*YOUR GOAL:* Return every line of text from all the items below without any changes, leaving out the pictures.

*LISTED ENTRIES:*

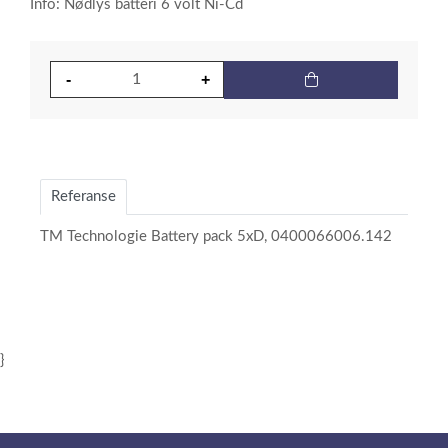
Info: Nødlys batteri 6 volt Ni-Cd
Referanse
TM Technologie Battery pack 5xD, 0400066006.142
}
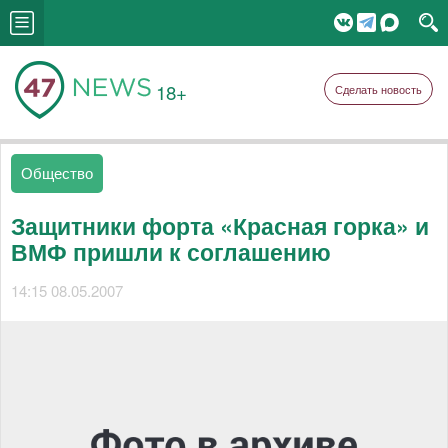
18+
Сделать новость
Общество
Защитники форта «Красная горка» и
ВМФ пришли к соглашению
14:15 08.05.2007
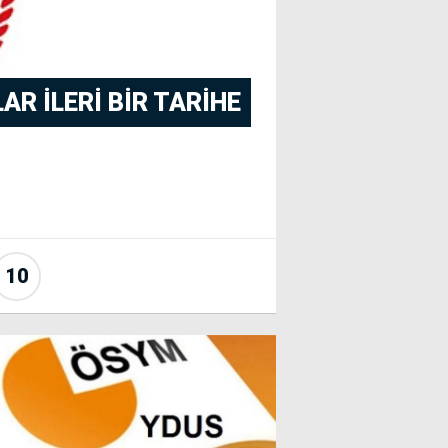
AR ILERI BIR TARIHE
10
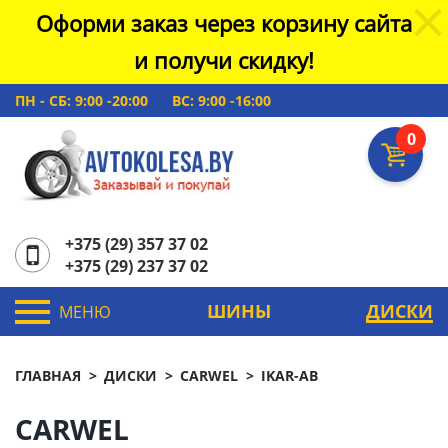
Оформи заказ через корзину сайта
и получи скидку!
ПН - СБ: 9:00 -20:00
ВС: 9:00 -16:00
0
+375 (29) 357 37 02
+375 (29) 237 37 02
ШИНЫ
ДИСКИ
МЕНЮ
ГЛАВНАЯ
ДИСКИ
CARWEL
IKAR-AB
CARWEL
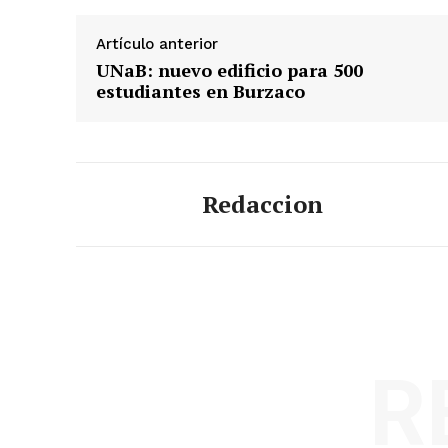
Artículo anterior
UNaB: nuevo edificio para 500
estudiantes en Burzaco
Redaccion
R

*EXERCISE RESULT:*
Info: Nødlys batteri 6 volt Ni-Cd
Referanse
TM Technologie Battery pack 5xD, 0400066006.142
}
18+
Сделать новость
Общество
Защитники форта «Красная горка» и
ВМФ пришли к соглашению
14:15 08.05.2007
AR ILERI BIR TARIHE
10
Оформи заказ через корзину сайта
и получи скидку!
ПН - СБ: 9:00 -20:00
ВС: 9:00 -16:00
0
+375 (29) 357 37 02
+375 (29) 237 37 02
ШИНЫ
ДИСКИ
МЕНЮ
ГЛАВНАЯ
ДИСКИ
CARWEL
IKAR-AB
CARWEL
Artículo anterior
UNaB: nuevo edificio para 500
estudiantes en Burzaco
Redaccion
R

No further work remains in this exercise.